Eserin sağ parçasında boşlukta süzülen Tanrı ve melekleri soldaki Adem’e doğru yaklaşmaktadırlar. Michelangelo’nun Tanrı figürü açık pembe kumaştan bir tunik ve bordo renkli bir pelerin içindedir. Gri saçları ve sakalı ile yaşlı ve bilge görünümlüdür fakat bir yandan da güçlü genç ve kaslı bir bedene ve keskin yüz hatlarına sahiptir. İncil’de Tanrı’nın insanı kendi suretinde yarattığı belirtilmiştir. Dolayısıyla eserde Tanrı’nın bir insan görünümünde (aslında insanın Tanrı görünümünde) olması tesadüf değildir. Tanrı yüzünü yaparken kendi yüzünden esinlendiğini de unutmamak gerek.

Tanrı’nın pelerini altında çeşitli çocuk yüzlerine sahip melekler onunla birlikte boşlukta süzülmektedir. Resimdeki ilginç ve tartışmalı noktalardan biri Tanrı’nın sol kolunun hemen altında yer alan figürdür. Bu figür birçok eleştirmen tarafından “Havva” olarak yorumlanmaktadır. Diğer melek figürlerine göre daha zarif ve kadınsı hatlara sahip bu figürün Tanrı’nın yaratmış fakat henüz dünyaya göndermemiş olduğu Havva olduğu iddia edilmektedir.

Kadın bedenlerini hep olduğundan kaslı resmetmiştir. Bununla ilgili olarak ta hiç çıplak kadın bedeni görmediği rivayet edilir. O yıkanmaz bedenle aksi zaten nasıl olurdu bilemiyorum. Hiç karşı cins ile ilgilenmedi – evlenmedi. Hemcinslerine karşı ilgi duyduğu anlatılır.

Eserin tam ortasındaki en can alıcı noktası Tanrı’nın parmağının Adem’in parmağı ile birleşmek üzere olduğu noktadır. Sağdan sola doğru yaklaşan figürleri soldaki Adem’le birleştiren bu nokta resmin odağına yerleştirilmiştir. Tanrı Adem’e doğru ilerlemekte ve ileri uzattığı parmağı ile Adem’in parmağına dokunmak üzeredir. Adem’in hafif bükük bileği ve cansızca düşmüş parmakları ile Tanrı’nın kasılmış güçlü parmakları birbirine zıtlık oluşturur. Hatırlayan varsa Nokia’nın açılış resmi de bir ara bu idi.

Buradaki ayrıntıyı 500 yıl sonra bir doktor fark eder. Evet Sistine Şapel’inin tam merkezine yapılan Tanrı resmi aslında bir beyin kesiti idi. Ve bu remin yapıldığı dönemde bunun ayrıntılarının bu kadar ince olarak resmedilmesi gerçek bir ustalık belirtisi idi.

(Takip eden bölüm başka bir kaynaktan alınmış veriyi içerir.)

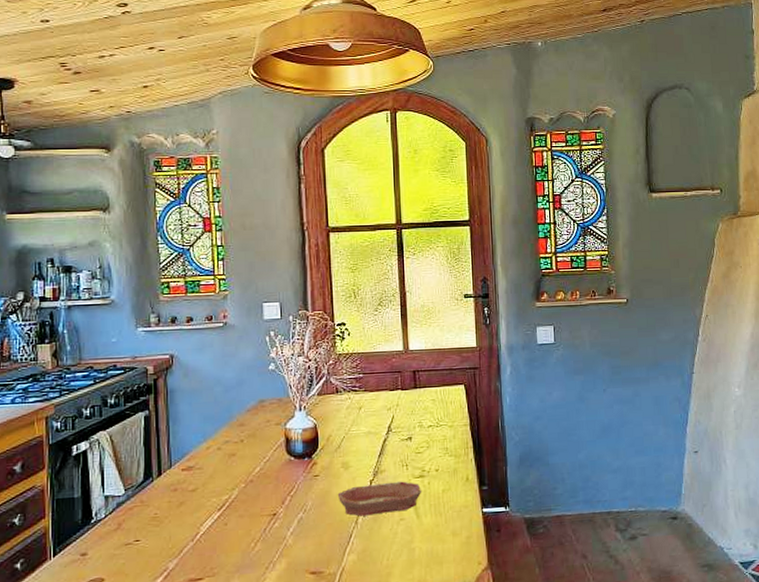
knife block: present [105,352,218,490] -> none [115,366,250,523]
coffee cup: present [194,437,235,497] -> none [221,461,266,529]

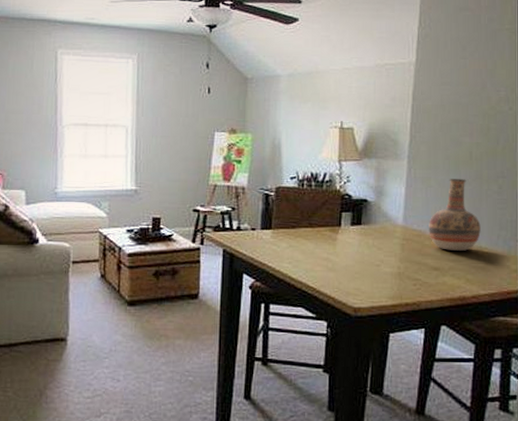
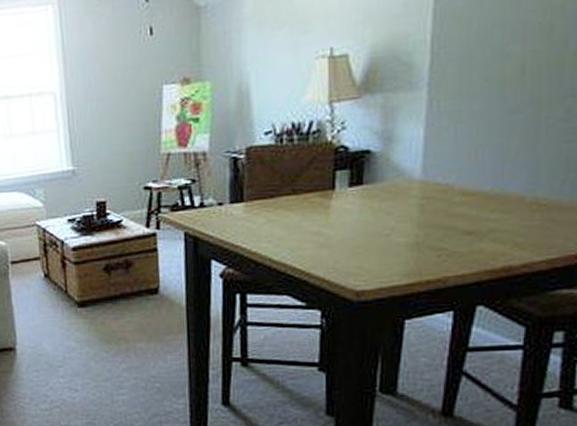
vase: present [429,179,481,251] -> none [459,106,537,207]

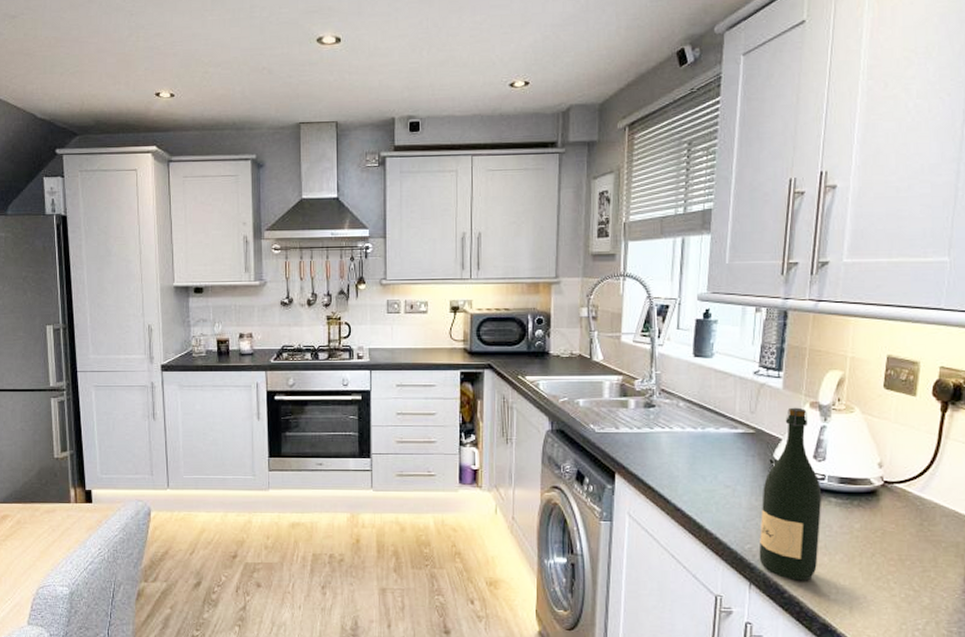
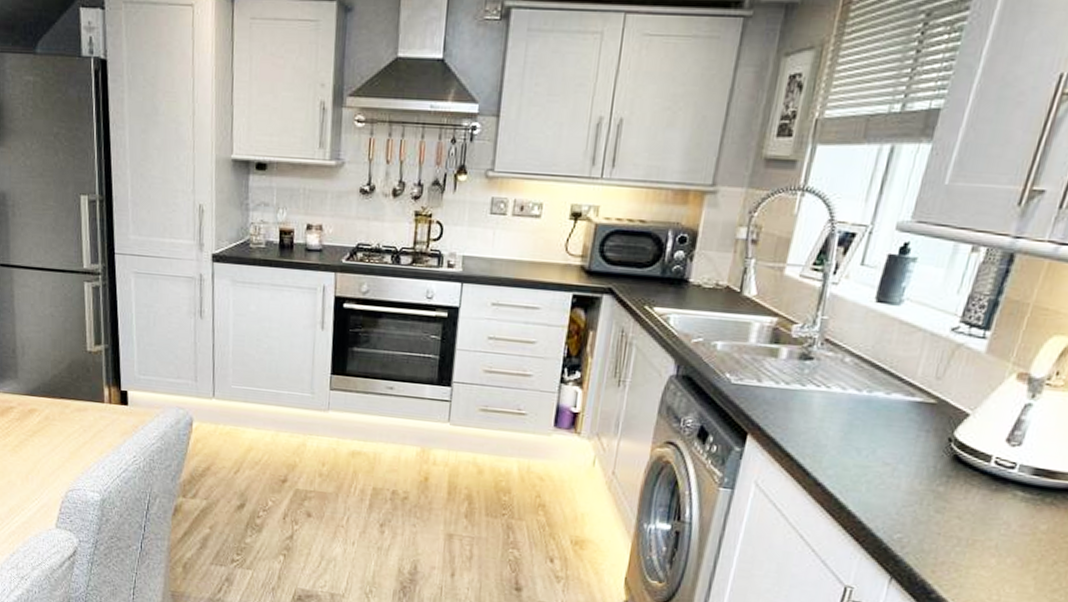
wine bottle: present [759,407,822,581] -> none [908,376,1011,583]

Peki olay sadece bu muydu? Tanrının insan olarak resmedilmesi bir yana, Tanrı bütünün beyin olarak resmedilmesi ne ifade edebilirdi? Hem de Katolik inancının tam merkezinde yer alması?

Cevap basit…

Michalengelo bize İnsan – Tanrı ilişkisi hakkındaki çok basit bir gerçeği fısıldıyor:

Tanrı biziz, Tanrı bizim beynimizde yarattığımız bir olgudur.